- **What needs to be done**:
The expected output is every line below, reproduced exactly.

- **Stored data**:

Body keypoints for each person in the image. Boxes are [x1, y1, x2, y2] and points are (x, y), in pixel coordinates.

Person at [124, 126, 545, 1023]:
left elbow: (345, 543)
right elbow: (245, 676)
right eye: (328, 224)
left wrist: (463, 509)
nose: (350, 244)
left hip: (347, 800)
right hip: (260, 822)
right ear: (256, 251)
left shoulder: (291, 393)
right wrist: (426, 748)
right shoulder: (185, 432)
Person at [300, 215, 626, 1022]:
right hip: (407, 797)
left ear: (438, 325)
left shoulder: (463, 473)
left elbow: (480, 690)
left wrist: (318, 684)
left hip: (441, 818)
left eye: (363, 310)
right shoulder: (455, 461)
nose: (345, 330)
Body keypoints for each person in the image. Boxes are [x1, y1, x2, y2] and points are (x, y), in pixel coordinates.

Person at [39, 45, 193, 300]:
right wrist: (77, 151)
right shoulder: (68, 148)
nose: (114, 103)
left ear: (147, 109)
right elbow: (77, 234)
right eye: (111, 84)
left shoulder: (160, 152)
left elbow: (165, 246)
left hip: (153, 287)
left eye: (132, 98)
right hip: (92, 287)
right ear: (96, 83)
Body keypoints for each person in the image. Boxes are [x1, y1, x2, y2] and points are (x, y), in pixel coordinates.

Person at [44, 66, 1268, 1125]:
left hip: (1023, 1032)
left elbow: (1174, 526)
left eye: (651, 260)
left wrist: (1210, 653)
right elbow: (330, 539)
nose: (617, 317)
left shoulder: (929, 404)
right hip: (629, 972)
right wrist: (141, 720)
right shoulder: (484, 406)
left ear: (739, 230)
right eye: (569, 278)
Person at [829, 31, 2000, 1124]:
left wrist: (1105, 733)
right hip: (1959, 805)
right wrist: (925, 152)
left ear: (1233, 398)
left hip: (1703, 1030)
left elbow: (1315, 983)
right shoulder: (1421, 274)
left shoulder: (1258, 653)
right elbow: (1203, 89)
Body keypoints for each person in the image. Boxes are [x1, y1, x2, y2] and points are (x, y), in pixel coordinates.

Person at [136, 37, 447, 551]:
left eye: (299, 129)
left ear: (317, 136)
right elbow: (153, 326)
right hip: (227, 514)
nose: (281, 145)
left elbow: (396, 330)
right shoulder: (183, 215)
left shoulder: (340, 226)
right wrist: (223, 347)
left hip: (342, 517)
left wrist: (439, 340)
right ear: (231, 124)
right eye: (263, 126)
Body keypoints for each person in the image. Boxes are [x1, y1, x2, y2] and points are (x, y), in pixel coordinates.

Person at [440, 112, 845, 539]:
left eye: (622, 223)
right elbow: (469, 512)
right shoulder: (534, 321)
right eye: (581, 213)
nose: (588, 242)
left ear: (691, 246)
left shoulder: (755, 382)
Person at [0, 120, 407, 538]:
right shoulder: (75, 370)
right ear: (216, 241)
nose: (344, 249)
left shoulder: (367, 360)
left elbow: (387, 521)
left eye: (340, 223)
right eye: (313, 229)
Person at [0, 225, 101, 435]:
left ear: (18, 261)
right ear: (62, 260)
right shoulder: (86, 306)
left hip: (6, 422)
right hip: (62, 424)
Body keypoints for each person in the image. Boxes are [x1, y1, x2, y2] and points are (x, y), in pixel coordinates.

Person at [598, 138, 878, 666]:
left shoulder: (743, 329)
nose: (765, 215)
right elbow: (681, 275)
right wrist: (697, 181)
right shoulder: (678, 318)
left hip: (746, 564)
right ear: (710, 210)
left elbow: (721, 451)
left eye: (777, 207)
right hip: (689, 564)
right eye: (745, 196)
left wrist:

- **Response to this exercise**:
Body keypoints for each person in the image. Boxes are [x1, y1, x2, y2] and points are (x, y), in pixel coordinates.

Person at [124, 126, 545, 1023]:
left elbow: (345, 543)
right elbow: (245, 676)
right eye: (328, 224)
left wrist: (463, 509)
nose: (350, 244)
left hip: (347, 800)
right hip: (260, 822)
right ear: (256, 251)
left shoulder: (291, 393)
right wrist: (426, 748)
right shoulder: (185, 432)
Person at [300, 215, 626, 1022]:
right hip: (407, 797)
left ear: (438, 325)
left shoulder: (463, 473)
left elbow: (480, 690)
left wrist: (318, 684)
left hip: (441, 818)
left eye: (363, 310)
right shoulder: (455, 461)
nose: (345, 330)
Body keypoints for each person in the image. Boxes are [x1, y1, x2, y2] and points are (x, y), in pixel coordinates.

Person at [39, 45, 193, 300]:
right wrist: (77, 151)
right shoulder: (68, 148)
nose: (114, 103)
left ear: (147, 109)
right elbow: (77, 234)
right eye: (111, 84)
left shoulder: (160, 152)
left elbow: (165, 246)
left hip: (153, 287)
left eye: (132, 98)
right hip: (92, 287)
right ear: (96, 83)
Body keypoints for each person in the image. Boxes are [x1, y1, x2, y2] and points are (x, y), in pixel coordinates.

Person at [44, 66, 1268, 1125]:
left hip: (1023, 1032)
left elbow: (1174, 526)
left eye: (651, 260)
left wrist: (1210, 653)
right elbow: (330, 539)
nose: (617, 317)
left shoulder: (929, 404)
right hip: (629, 972)
right wrist: (141, 720)
right shoulder: (484, 406)
left ear: (739, 230)
right eye: (569, 278)
Person at [829, 31, 2000, 1124]:
left wrist: (1105, 733)
right hip: (1959, 805)
right wrist: (925, 152)
left ear: (1233, 398)
left hip: (1703, 1030)
left elbow: (1315, 983)
right shoulder: (1421, 274)
left shoulder: (1258, 653)
right elbow: (1203, 89)
Body keypoints for each person in the image. Boxes are [x1, y1, x2, y2] and points are (x, y), in pixel coordinates.

Person at [136, 37, 447, 551]:
left eye: (299, 129)
left ear: (317, 136)
right elbow: (153, 326)
right hip: (227, 514)
nose: (281, 145)
left elbow: (396, 330)
right shoulder: (183, 215)
left shoulder: (340, 226)
right wrist: (223, 347)
left hip: (342, 517)
left wrist: (439, 340)
right ear: (231, 124)
right eye: (263, 126)
Body keypoints for each person in the image. Boxes are [x1, y1, x2, y2] and points are (x, y), in pixel coordinates.

Person at [440, 112, 845, 539]:
left eye: (622, 223)
right elbow: (469, 512)
right shoulder: (534, 321)
right eye: (581, 213)
nose: (588, 242)
left ear: (691, 246)
left shoulder: (755, 382)
Person at [0, 120, 407, 538]:
right shoulder: (75, 370)
right ear: (216, 241)
nose: (344, 249)
left shoulder: (367, 360)
left elbow: (387, 521)
left eye: (340, 223)
right eye: (313, 229)
Person at [0, 225, 101, 435]:
left ear: (18, 261)
right ear: (62, 260)
right shoulder: (86, 306)
left hip: (6, 422)
right hip: (62, 424)
Body keypoints for each person in the image. Boxes are [x1, y1, x2, y2] and points are (x, y), in pixel coordinates.

Person at [598, 138, 878, 666]:
left shoulder: (743, 329)
nose: (765, 215)
right elbow: (681, 275)
right wrist: (697, 181)
right shoulder: (678, 318)
left hip: (746, 564)
right ear: (710, 210)
left elbow: (721, 451)
left eye: (777, 207)
right hip: (689, 564)
right eye: (745, 196)
left wrist:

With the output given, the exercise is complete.